EXERCISE:
Please take the records that follow and repeat exactly the lines starting with the line with "工具有高度的定制化特点，批量小、品种多。" and going on through the line with "Olive e capperi".

RECORD EXCERPTS:
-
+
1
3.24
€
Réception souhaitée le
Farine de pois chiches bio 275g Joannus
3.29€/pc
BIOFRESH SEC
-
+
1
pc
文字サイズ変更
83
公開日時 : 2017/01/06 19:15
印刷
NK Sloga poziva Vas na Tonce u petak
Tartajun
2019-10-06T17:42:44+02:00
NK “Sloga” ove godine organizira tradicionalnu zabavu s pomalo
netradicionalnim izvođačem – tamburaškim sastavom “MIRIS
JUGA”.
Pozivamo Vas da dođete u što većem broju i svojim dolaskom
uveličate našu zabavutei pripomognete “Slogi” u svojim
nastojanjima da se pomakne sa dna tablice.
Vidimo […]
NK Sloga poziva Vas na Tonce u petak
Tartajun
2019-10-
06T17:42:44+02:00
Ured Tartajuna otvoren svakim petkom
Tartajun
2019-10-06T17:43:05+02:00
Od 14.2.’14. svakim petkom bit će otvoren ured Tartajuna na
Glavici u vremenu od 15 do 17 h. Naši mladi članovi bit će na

--

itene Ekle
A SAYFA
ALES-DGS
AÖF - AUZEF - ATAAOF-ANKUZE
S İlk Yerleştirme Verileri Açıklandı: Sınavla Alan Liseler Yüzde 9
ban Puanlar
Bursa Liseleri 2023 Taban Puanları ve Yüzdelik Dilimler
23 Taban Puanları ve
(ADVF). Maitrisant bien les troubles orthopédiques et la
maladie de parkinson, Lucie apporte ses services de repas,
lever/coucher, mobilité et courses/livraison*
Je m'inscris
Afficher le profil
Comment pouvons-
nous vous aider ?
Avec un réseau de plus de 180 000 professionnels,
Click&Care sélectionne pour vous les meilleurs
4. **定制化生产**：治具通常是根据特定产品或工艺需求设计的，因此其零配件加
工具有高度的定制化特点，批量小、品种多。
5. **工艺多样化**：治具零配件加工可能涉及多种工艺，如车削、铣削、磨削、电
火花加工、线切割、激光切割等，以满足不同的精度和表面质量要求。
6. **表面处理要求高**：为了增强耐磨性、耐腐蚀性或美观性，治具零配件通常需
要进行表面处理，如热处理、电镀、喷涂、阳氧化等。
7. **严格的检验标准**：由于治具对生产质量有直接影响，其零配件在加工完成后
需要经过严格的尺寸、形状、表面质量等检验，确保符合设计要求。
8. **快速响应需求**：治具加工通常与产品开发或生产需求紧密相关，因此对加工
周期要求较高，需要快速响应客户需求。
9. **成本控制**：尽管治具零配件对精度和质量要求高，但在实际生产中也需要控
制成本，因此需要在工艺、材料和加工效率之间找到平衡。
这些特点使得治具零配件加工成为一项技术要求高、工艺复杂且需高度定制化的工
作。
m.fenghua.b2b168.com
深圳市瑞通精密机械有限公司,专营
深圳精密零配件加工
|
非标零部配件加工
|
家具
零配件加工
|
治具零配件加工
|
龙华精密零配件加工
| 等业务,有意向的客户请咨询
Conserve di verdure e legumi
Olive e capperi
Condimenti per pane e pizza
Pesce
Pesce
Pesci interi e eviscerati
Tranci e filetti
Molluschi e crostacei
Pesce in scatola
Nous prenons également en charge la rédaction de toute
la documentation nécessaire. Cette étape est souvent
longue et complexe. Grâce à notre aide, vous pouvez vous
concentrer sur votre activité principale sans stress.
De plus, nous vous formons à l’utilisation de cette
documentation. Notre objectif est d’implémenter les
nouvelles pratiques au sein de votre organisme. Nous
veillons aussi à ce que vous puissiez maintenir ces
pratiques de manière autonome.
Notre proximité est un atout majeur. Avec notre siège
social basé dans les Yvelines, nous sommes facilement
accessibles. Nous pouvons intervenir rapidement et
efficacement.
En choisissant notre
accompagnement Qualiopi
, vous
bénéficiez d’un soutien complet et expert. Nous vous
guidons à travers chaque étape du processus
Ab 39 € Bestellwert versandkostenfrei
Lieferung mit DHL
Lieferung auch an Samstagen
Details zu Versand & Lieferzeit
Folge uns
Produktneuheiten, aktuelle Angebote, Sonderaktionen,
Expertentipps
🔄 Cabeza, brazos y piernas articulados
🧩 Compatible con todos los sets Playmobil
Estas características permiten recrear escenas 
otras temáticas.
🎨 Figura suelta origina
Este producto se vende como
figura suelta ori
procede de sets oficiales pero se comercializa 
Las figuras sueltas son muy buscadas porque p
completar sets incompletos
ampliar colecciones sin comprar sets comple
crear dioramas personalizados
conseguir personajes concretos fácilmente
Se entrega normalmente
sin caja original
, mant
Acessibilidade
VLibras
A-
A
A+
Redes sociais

RESPONSE TO THE TASK:
工具有高度的定制化特点，批量小、品种多。
5. **工艺多样化**：治具零配件加工可能涉及多种工艺，如车削、铣削、磨削、电
火花加工、线切割、激光切割等，以满足不同的精度和表面质量要求。
6. **表面处理要求高**：为了增强耐磨性、耐腐蚀性或美观性，治具零配件通常需
要进行表面处理，如热处理、电镀、喷涂、阳氧化等。
7. **严格的检验标准**：由于治具对生产质量有直接影响，其零配件在加工完成后
需要经过严格的尺寸、形状、表面质量等检验，确保符合设计要求。
8. **快速响应需求**：治具加工通常与产品开发或生产需求紧密相关，因此对加工
周期要求较高，需要快速响应客户需求。
9. **成本控制**：尽管治具零配件对精度和质量要求高，但在实际生产中也需要控
制成本，因此需要在工艺、材料和加工效率之间找到平衡。
这些特点使得治具零配件加工成为一项技术要求高、工艺复杂且需高度定制化的工
作。
m.fenghua.b2b168.com
深圳市瑞通精密机械有限公司,专营
深圳精密零配件加工
|
非标零部配件加工
|
家具
零配件加工
|
治具零配件加工
|
龙华精密零配件加工
| 等业务,有意向的客户请咨询
Conserve di verdure e legumi
Olive e capperi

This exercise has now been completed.